The sixth edition of Perspective a unique initiative of Sapphire Human Solutions was held on 117th July 2019 at Hotel Grand Hyatt, Mumbai. The panel discussion was led by Mr. Kewal Handa and Mr. Ketal Dalal. Both eminent and experienced Independent Directors on the boards of several marquee companies. Mr Handa is Non-Executive Chairman Union Bank of India and serves as Chairman Audit Committee on the boards of Clariant Chemicals, Greaves Cotton & Mukta Arts. Mr. Ketan Dalal, is an Independent Director on the boards of HDFC Life Insurance, Zensar and Jio Payments Bank. Mr Ankit Bansal, Founder CEO Sapphire Human Solutions moderated the discussion. The Roundtable was attended by 15 corporate leaders across industry participated in the panel discussion.
Liability of an Independent Director-Section 149 (12) states that; An independent director and a non-executive director except the promoter or key managerial personnel, shall be held liable only in respect of such acts of omission or commission by a company which had occurred with his knowledge, attributable through Board processes and with his consent or connivance or where he had not acted diligently. (Source: Institute of Company Secretaries of India)

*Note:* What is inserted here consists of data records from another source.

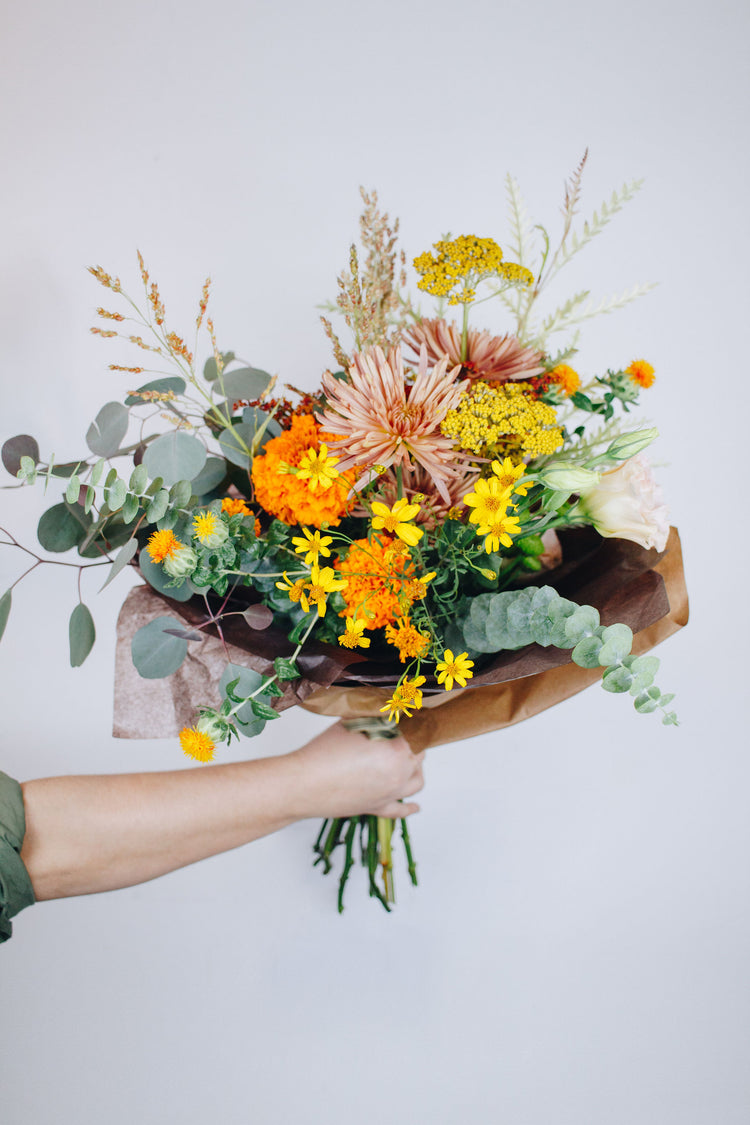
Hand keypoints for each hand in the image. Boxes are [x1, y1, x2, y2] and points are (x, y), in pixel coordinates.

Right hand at [289, 720, 424, 819]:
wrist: (305, 784)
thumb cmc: (324, 754)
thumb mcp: (352, 723)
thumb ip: (373, 717)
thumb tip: (386, 711)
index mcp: (397, 749)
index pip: (416, 731)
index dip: (413, 722)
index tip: (409, 716)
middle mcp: (400, 773)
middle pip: (419, 754)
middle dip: (413, 741)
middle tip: (401, 732)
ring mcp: (391, 793)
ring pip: (416, 781)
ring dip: (416, 769)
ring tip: (410, 760)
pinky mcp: (378, 807)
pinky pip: (400, 810)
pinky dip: (409, 808)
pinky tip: (414, 807)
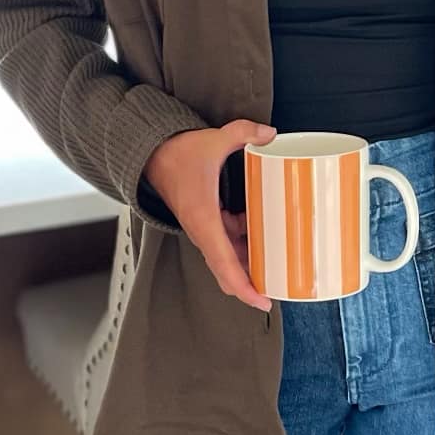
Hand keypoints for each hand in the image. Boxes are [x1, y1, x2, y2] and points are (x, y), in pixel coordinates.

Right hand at [144, 119, 276, 310]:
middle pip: (229, 270)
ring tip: (280, 264)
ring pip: (230, 257)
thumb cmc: (178, 154)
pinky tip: (263, 230)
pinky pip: (227, 242)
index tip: (263, 301)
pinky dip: (245, 242)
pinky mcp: (206, 223)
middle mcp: (203, 232)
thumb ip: (243, 133)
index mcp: (204, 221)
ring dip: (251, 261)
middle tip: (283, 286)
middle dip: (253, 282)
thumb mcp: (213, 140)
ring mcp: (204, 229)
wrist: (152, 155)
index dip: (245, 288)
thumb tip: (270, 134)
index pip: (225, 265)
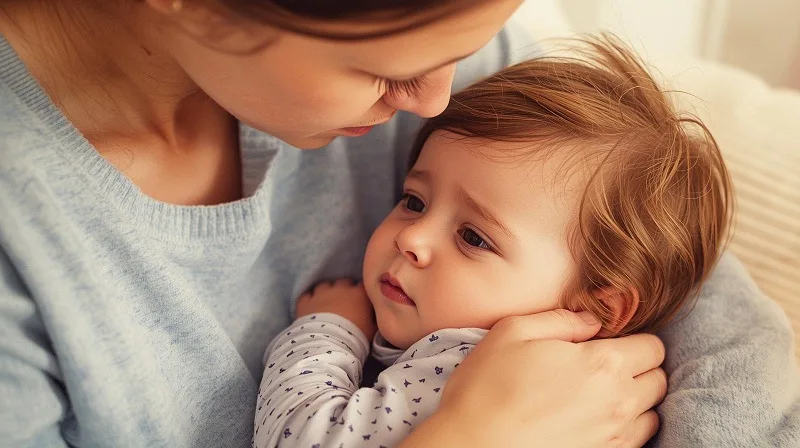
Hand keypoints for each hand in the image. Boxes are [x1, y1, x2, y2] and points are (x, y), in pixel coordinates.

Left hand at [296, 279, 376, 340]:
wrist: (328, 345)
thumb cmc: (355, 337)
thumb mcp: (372, 329)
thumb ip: (373, 317)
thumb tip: (375, 314)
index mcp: (359, 293)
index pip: (364, 285)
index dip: (363, 293)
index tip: (363, 302)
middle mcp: (340, 288)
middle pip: (344, 282)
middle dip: (345, 290)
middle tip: (346, 303)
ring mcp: (320, 293)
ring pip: (325, 286)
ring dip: (327, 292)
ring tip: (327, 304)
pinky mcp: (305, 301)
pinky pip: (307, 296)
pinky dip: (310, 300)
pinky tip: (311, 307)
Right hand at [401, 310, 665, 447]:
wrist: (471, 446)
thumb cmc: (486, 387)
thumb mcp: (513, 330)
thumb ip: (562, 318)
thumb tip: (592, 318)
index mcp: (602, 363)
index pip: (653, 346)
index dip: (634, 339)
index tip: (609, 342)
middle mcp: (618, 402)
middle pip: (658, 380)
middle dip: (638, 367)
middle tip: (604, 366)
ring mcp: (614, 437)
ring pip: (651, 413)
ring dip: (634, 400)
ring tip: (598, 395)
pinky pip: (636, 441)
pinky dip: (624, 428)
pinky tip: (591, 420)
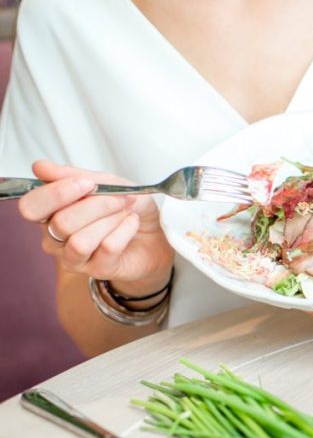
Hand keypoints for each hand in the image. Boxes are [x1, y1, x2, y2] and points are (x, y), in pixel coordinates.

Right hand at [19, 160, 174, 295]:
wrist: (154, 233)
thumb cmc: (125, 207)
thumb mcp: (105, 183)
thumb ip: (73, 175)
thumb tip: (39, 167)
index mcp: (49, 213)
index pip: (32, 207)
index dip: (57, 193)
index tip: (88, 182)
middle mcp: (54, 238)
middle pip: (61, 223)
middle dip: (96, 205)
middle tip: (120, 198)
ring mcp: (74, 258)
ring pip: (80, 241)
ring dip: (110, 220)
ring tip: (126, 212)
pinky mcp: (99, 270)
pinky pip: (107, 248)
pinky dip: (124, 230)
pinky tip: (132, 223)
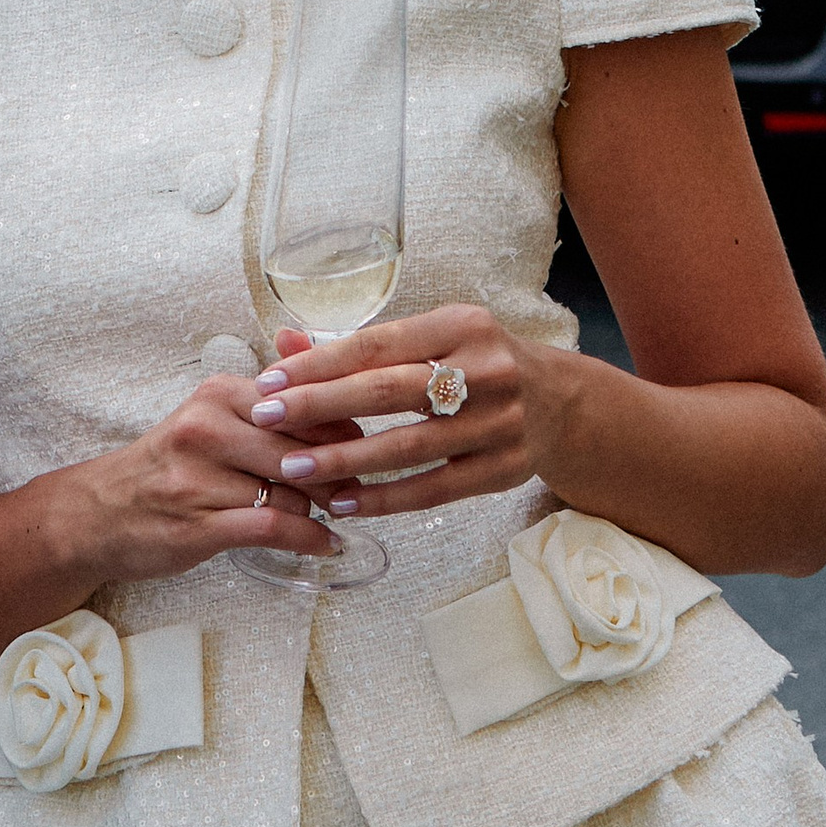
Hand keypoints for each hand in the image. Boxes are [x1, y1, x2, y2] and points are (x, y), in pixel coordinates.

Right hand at [55, 378, 343, 582]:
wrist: (98, 515)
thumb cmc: (165, 467)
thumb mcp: (210, 417)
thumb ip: (268, 397)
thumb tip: (320, 356)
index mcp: (216, 395)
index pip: (303, 405)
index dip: (340, 430)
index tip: (357, 448)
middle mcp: (206, 429)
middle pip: (304, 448)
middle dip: (336, 474)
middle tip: (350, 489)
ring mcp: (199, 479)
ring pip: (293, 492)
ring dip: (317, 511)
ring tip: (325, 516)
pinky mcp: (198, 525)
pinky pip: (274, 529)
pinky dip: (309, 539)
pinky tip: (323, 544)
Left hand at [245, 304, 566, 517]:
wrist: (560, 403)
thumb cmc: (475, 365)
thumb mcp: (430, 340)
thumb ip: (358, 345)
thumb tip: (284, 341)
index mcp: (460, 325)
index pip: (375, 345)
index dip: (317, 365)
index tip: (267, 381)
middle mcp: (485, 369)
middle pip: (386, 391)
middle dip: (318, 406)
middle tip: (265, 419)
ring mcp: (500, 423)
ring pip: (407, 446)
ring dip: (343, 459)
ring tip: (292, 467)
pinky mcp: (505, 469)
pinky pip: (434, 489)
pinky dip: (385, 498)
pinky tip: (344, 501)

This places a huge responsibility on the Independent Directors and is viewed with trepidation by aspirants and justifiably so; given the implication as stated in the section mentioned above. Despite this reality, there are Independent Directors who are making a difference to companies and affecting change. Also there are aspirants who are ready to walk down this road but have questions and they want answers which will help them make the right choices. Mr. Dalal strongly suggests that before accepting or applying for a seat one should research and find out about the market reputation of the company, composition of the existing board, speak to the CEO/CFO and find out when the Balance sheet is finalized. This should give the aspirant enough data points to make an informed decision. Mr Handa was of the view that aspirants should be clear about the change one wants to make, find out what are the expectations from the Independent Director. One should also go through minutes of board meetings as it reflects the quality & depth of discussions.
While some panelists were of the view that the law is skewed against the Independent Directors, Mr Handa and Mr Dalal clarified that if a director works diligently and without any mala fide, he or she has no reason to be worried. Also the role and responsibility of the Independent Director is no different than any other CXO of an organization as he/she has to take business decisions which will be judged by the outcomes. There is a practice of the discussion topics getting clubbed in the Information section, these needs to change and be brought in Topics for Discussion. There are also separate meetings for Independent Directors where relevant issues are discussed.
There are differences in the structure and opportunities in the boards of Indian companies vis a vis MNCs. Mr Handa shared that by design the MNC boards have limited Promoter stakes, have high ethical standards of governance and a high degree of compliance. But the flip side of being on a MNC board also means certain domains are out of reach of Indian Independent Directors. Strategy roles for example or being on the Nomination and Remuneration committee.
The panel also deliberated on the question of what is the pay off for an Independent Director other than the monetary aspect. Mr Dalal shared his experience of being an Independent Director having enriched his learning of various aspects of business. Mr Handa says that he has had a humbling experience and tremendous professional satisfaction by contributing to the betterment of the organization.